At present, the processing and execution time of the proposed method is 1 ms, which can strongly support safe and stable operations for robots41,42,43,44. The operation time can be further improved when better memristive devices that respond in nanoseconds (ns) or microseconds (μs) are employed45,46,47,48.

Visual perception

In previous tactile information processing, attributes based on force strength were used to understand environmental knowledge. In contrast, visual frequency-based attributes are more important for autonomous driving, as they imply the relative position change of surrounding objects to the car49,50,51 and are vital for real-time decision making52,53,54. For instance, the sudden appearance of pedestrians or vehicles can lead to life-threatening collisions. Thus, shortening the attribute extraction time of moving objects is important. In addition, the moving direction of the object can further help to make good decisions55,56. To this end, the proposed differential neuromorphic method is employed to acquire and process visual frequency-based attributes (Supplementary Discussion 13). Drawing an analog to the frequency processing difference between cone and rod cells in biological vision perception-where cone cells excel in capturing rapidly changing visual stimuli-this method retrieves fast information akin to cone cells, and produces neural excitation to maintain fast information for a while (Supplementary Discussion 8).

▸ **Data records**

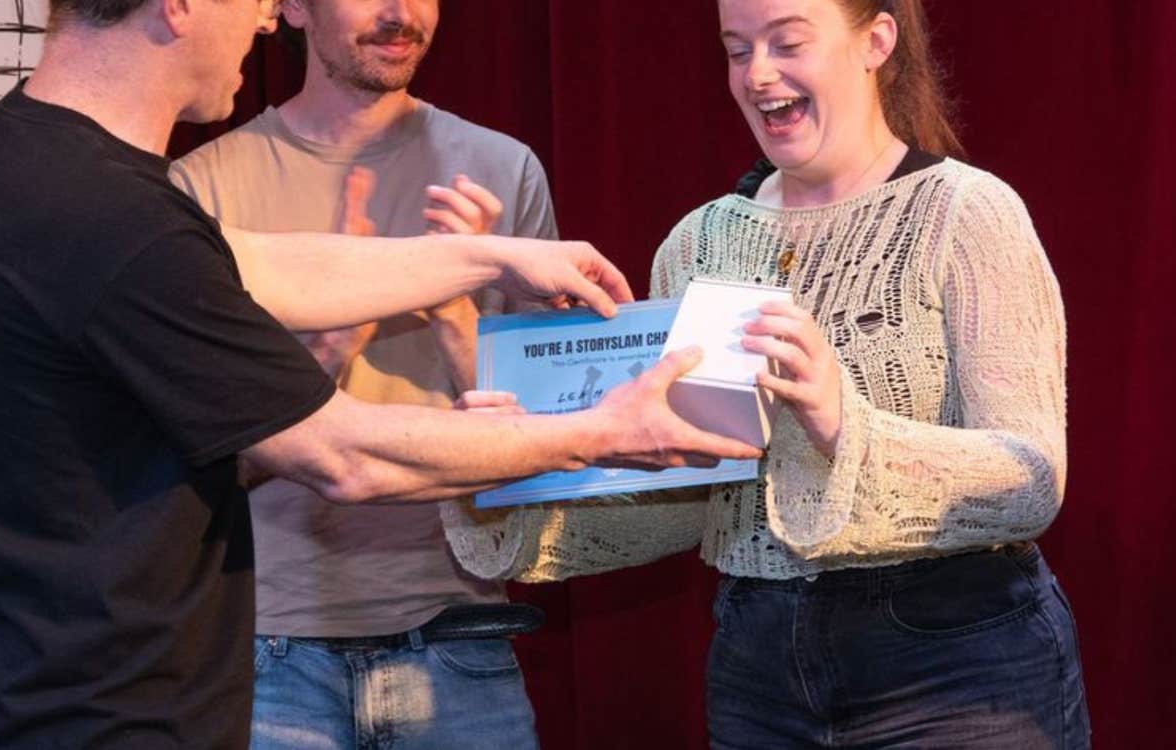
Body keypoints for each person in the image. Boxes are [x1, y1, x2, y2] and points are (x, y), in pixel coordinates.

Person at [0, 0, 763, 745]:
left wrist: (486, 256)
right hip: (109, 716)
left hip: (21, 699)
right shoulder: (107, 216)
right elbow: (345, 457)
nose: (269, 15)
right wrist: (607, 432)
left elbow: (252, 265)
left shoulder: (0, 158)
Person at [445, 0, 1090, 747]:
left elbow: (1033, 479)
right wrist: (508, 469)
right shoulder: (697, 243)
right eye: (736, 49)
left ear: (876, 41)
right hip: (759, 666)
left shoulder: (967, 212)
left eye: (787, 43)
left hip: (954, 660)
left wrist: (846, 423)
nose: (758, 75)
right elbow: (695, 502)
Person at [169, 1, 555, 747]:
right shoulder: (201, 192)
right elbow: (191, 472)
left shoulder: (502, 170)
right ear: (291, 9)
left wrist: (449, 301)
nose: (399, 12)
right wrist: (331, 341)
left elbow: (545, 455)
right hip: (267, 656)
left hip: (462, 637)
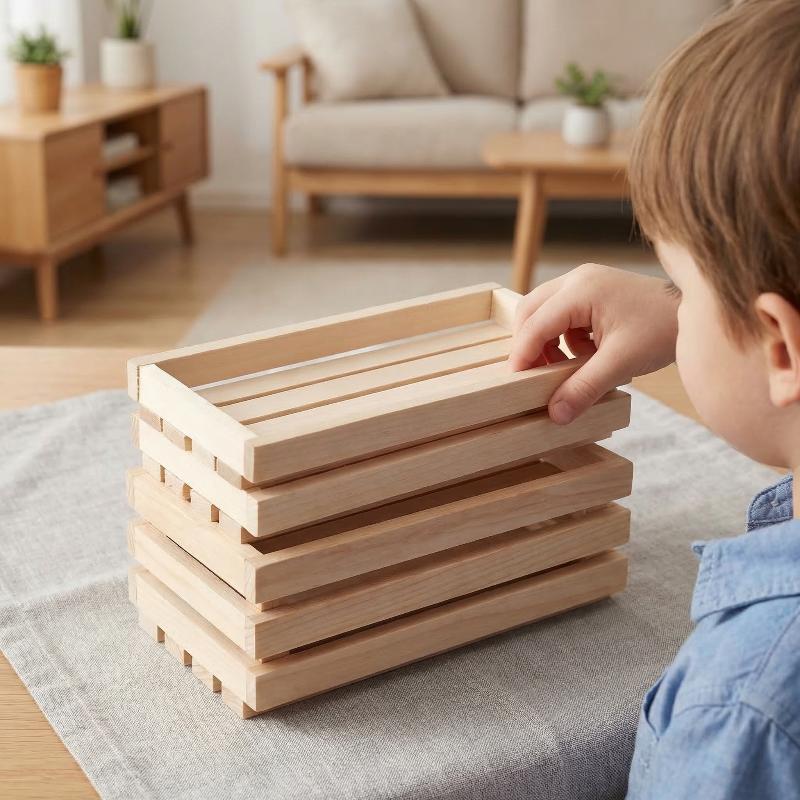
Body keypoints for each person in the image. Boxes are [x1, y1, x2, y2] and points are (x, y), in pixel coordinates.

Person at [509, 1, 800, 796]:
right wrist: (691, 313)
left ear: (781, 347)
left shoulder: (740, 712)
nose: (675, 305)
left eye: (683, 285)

▸ **PROBLEMS TO SOLVE**
1/ Reproduce word for word the part of the excerpt on visual perception starting with "At present, the" and going on through "(μs) are employed45,46,47,48.".
2/ According to the excerpt on visual perception, what is the current processing and execution time of the proposed method?
3/ Continue the excerpt on visual perception from where it stops.
The entries are not needed for any of this work.

▸ **OUTPUTS IN ORDER**
1/
At present, the processing and execution time of the proposed method is 1 ms, which can strongly support safe and stable operations for robots41,42,43,44. The operation time can be further improved when better memristive devices that respond in nanoseconds (ns) or microseconds (μs) are employed45,46,47,48.

2/ 1 ms

3/
In the implementation, a driving recorder of 1920 × 900 resolution and a 25 × 40 memristor array are used. During the processing procedure shown in Fig. 4a, the gray CMOS image from the recorder is compressed by averaging a matrix of m×n into one pixel (in this set parameters, m and n equals 48 and 36, respectively) based on image spatial redundancy theory57. Next, filtering circuits for pre-process extracts the visual information changes within two adjacent frames. Then, the computing function select module, based on the analog computing circuit and the control switch, divides the light intensity changes into fast and slow categories based on a comparison to a pre-set threshold, resulting in the different encoding functions Ei. Specifically, if the change exceeds this threshold, the visual stimuli in this pixel are classified as fast; otherwise, it is considered slow. Subsequently, the fast and slow visual attributes are encoded into electrical pulses Vf and Vs to modulate the memristor into low- and high-resistance states, respectively. Here, slow visual information is taken to release the memristor from a low-resistance state to a high-resistance state. As the change in resistance is analog, its value within this period reflects the moving orientation of the object, achieving a neural excitation effect. In scenarios involving moving objects, the light intensity changes correlate to the relative moving speed of an object to the observing car. Therefore, the predefined threshold effectively establishes the speed boundary for categorizing the movement of an object as either relatively fast or slow, further modulating the memristor state differently.

Fig. 4: Utilizing differential processing method to process and learn visual information.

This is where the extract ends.